K-9 handlers visit Hurlburt to sniff out explosive training with EOD

  • Published
  • By Tech. Sgt. Kentavist P. Brackin
  • 1st Special Operations Wing Public Affairs

Military working dogs teams from Hurlburt Field, Keesler Air Force Base, Mississippi, and Eglin AFB, Florida, met for the 2nd Annual Improvised Explosive Device Awareness Training event on Hurlburt Field, Florida, Feb. 20, 2019.

The 1st Special Operations Security Forces Squadron Military Working Dog Section and 1st Special Operations Civil Engineer Squadron Explosive Ordnance Disposal Flight hosted the training to familiarize K-9 handlers with current events and emerging trends with the employment of IEDs downrange, and to stay current on explosive safety procedures.

“This was the second year in a row that Hurlburt’s K-9 section has done hands-on training with explosive ordinance personnel, but the first time we invited other kennels to attend,” said Staff Sgt. Dustin Reed, an MWD handler trainer with the 1st SOSFS.

The first portion of the training was held in the morning and focused on presenting the information in a traditional classroom setting.

“Usually, the explosives training solely consists of a PowerPoint presentation, which becomes bland and boring,” Reed said. “Including hands-on, scenario-based training with EOD personnel puts everything they teach in the presentation into perspective and allows the dog teams to train as if they were in a deployed location.”

Following the classroom training, the 10 MWD teams traded their notebooks and pencils for leashes to take on scenario-based practical application organized by Hurlburt EOD personnel.

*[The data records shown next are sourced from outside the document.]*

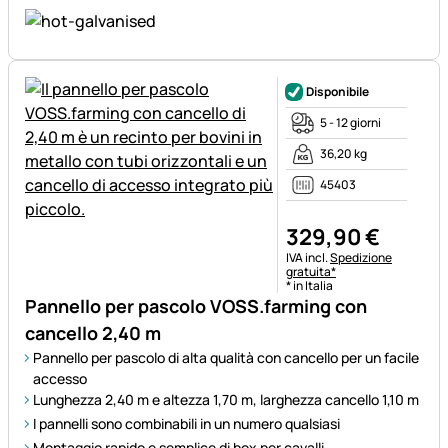
Disponibile
5 - 12 giorni
36,20 kg
45403
329
,
90
€
Informazioni fiscali:
IVA incl.
Spedizione
gratuita*
* in Italia
Pannello per pascolo VOSS.farming con
cancello 2,40 m
Pannello per pascolo di alta qualità con cancello per un facile
accesso
Lunghezza 2,40 m e altezza 1,70 m, larghezza cancello 1,10 m
I pannelli sono combinabili in un numero qualsiasi
Montaggio rapido e semplice di box per cavalli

“This is the most up-to-date IED buildup that [they] will see because we have guys coming back from deployments, just weeks ago, out here setting up scenarios,” said Tech. Sgt. Lee Cundiff, the NCO in charge of training for 1st SOCES EOD Flight and coordinator for the training event.

Each team faced a dozen scenarios in rapid succession, simulating some of the situations they may encounter while deployed. 

Scenarios ranged from getting stuck in a minefield to investigating a site where an improvised rocket launch originated.

“Training with mass amounts of explosives is a great thing for the dog handlers to experience,” said Tech. Sgt. David Garver, kennel master for the 96th Security Forces Squadron, Eglin AFB. “Terrorists do not have guidelines on what they can do when building an IED. They are going to
use the amount of explosives necessary to accomplish their goal. This training helps our K-9 handlers get first-hand knowledge of tactics and common trends of the terrorists, ensuring they are prepared andequipped with lifesaving knowledge.”

The scenarios are designed to test the K-9 personnel’s critical decision-making skills and receive feedback on their tactics, techniques and procedures from EOD observers after completing each iteration.

“The biggest thing we want them to take from this training is trusting their gut instincts, mind and their own threat assessments,” Cundiff said. “We want them to use their dog, not as a crutch, but as an asset to their own senses they already have, like their eyes and ears.”

The training is something the MWD personnel want to build upon in the future.

“All of the scenarios were realistic and the handlers really seemed to enjoy all of the scenario stations based on the comments I received from other K-9 personnel,” Reed said. “I would like to see more bases involved in the future, so we are able to facilitate this amazing multi-base training with as many people possible.”